Transcribe the data verbatim and drop its images.

Saved entries:
================
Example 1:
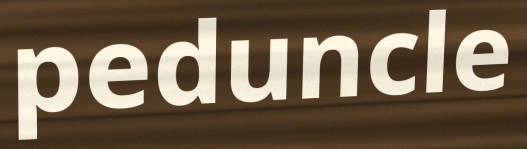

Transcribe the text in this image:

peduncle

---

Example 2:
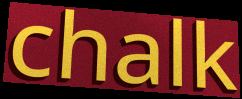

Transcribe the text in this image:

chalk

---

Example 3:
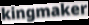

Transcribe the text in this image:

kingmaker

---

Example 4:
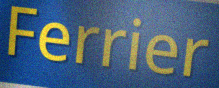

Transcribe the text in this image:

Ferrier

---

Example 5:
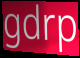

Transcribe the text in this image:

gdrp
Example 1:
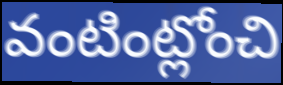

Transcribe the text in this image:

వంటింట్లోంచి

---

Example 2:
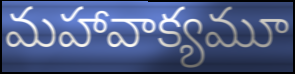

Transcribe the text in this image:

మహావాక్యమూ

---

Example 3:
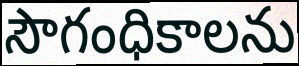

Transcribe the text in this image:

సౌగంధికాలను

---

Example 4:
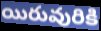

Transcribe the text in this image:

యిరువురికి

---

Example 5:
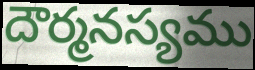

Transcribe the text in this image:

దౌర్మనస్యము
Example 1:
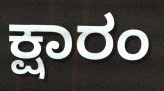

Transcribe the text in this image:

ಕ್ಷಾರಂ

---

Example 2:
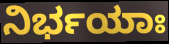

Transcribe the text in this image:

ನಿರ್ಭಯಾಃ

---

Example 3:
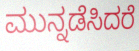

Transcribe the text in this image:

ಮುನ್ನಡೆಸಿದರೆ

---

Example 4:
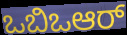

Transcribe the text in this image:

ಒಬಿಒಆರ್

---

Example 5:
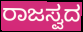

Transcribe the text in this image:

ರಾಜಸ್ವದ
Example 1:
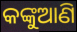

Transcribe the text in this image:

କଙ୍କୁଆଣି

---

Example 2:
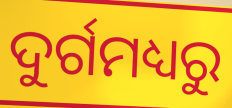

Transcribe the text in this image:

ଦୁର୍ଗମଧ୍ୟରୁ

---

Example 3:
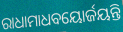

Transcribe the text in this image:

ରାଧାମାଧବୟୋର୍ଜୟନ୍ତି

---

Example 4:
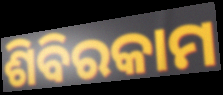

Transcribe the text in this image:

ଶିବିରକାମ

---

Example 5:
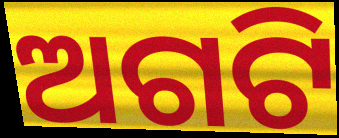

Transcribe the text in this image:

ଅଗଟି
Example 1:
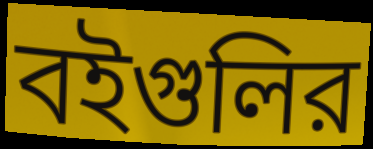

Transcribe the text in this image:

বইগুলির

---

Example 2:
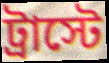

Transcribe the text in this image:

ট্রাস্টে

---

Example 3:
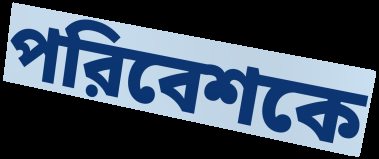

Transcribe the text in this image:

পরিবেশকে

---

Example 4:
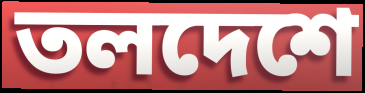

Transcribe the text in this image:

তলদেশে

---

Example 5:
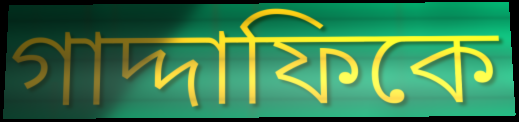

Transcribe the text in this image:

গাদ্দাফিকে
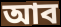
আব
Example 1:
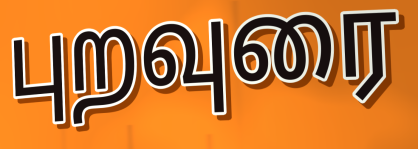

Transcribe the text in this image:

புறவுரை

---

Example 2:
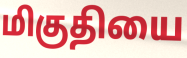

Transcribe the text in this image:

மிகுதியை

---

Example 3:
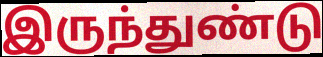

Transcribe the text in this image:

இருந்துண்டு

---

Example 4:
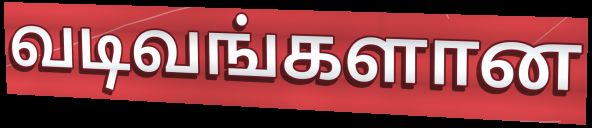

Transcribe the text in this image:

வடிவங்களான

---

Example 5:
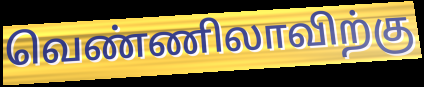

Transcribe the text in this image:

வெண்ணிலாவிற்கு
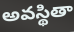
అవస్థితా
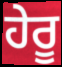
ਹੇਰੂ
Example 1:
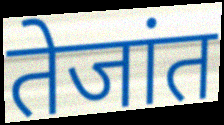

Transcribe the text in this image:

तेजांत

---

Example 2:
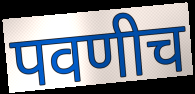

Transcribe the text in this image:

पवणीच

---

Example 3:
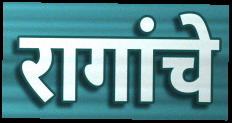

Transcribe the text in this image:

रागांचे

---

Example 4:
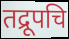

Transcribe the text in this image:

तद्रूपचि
================
__EXPECTED ANSWER__
Example 1:

Transcribe the text in this image:

peduncle

---

Example 2:

Transcribe the text in this image:

chalk

---

Example 3:

Transcribe the text in this image:

kingmaker

---

Example 4:

Transcribe the text in this image:

Ferrier

---

Example 5:

Transcribe the text in this image:

gdrp
Example 1:

Transcribe the text in this image:

వంటింట్లోంచి

---

Example 2:

Transcribe the text in this image:

మహావాక్యమూ

---

Example 3:

Transcribe the text in this image:

సౌగంధికాలను

---

Example 4:

Transcribe the text in this image:

యిరువురికి

---

Example 5:

Transcribe the text in this image:

దౌర్మనస్యము
Example 1:

Transcribe the text in this image:

ಕ್ಷಾರಂ

---

Example 2:

Transcribe the text in this image:

ನಿರ್ಭಯಾಃ

---

Example 3:

Transcribe the text in this image:

ಮುನ್ನಡೆಸಿದರೆ

---

Example 4:

Transcribe the text in this image:

ಒಬಿಒಆರ್

---

Example 5:

Transcribe the text in this image:

ರಾಜಸ್ವದ
Example 1:

Transcribe the text in this image:

କଙ୍କୁଆଣି

---

Example 2:

Transcribe the text in this image:

ଦୁର୍ଗମଧ୍ୟରୁ

---

Example 3:

Transcribe the text in this image:

ରାଧାମାଧବୟୋର୍ଜୟନ୍ତି

---

Example 4:

Transcribe the text in this image:

ଶିବିରକାମ

---

Example 5:

Transcribe the text in this image:

ଅଗଟି
Example 1:

Transcribe the text in this image:

বইগুলির

---

Example 2:

Transcribe the text in this image:

ট্রাস্টে

---

Example 3:

Transcribe the text in this image:

পরিবেশকে

---

Example 4:

Transcribe the text in this image:

তলদেশে

---

Example 5:

Transcribe the text in this image:

গাদ্দাফিকে
আব
Example 1:

Transcribe the text in this image:

புறவுரை

---

Example 2:

Transcribe the text in this image:

மிகுதியை

---

Example 3:

Transcribe the text in this image:

இருந்துண்டு

---

Example 4:

Transcribe the text in this image:

வடிவங்களான

---

Example 5:

Transcribe the text in this image:

வெண்ணிலாவிற்கு
అవస్థితా
ਹੇਰੂ
Example 1:

Transcribe the text in this image:

तेजांत

---

Example 2:

Transcribe the text in this image:

पवणीच

---

Example 3:

Transcribe the text in this image:

रागांचे

---

Example 4:

Transcribe the text in this image:

तद्रूपचि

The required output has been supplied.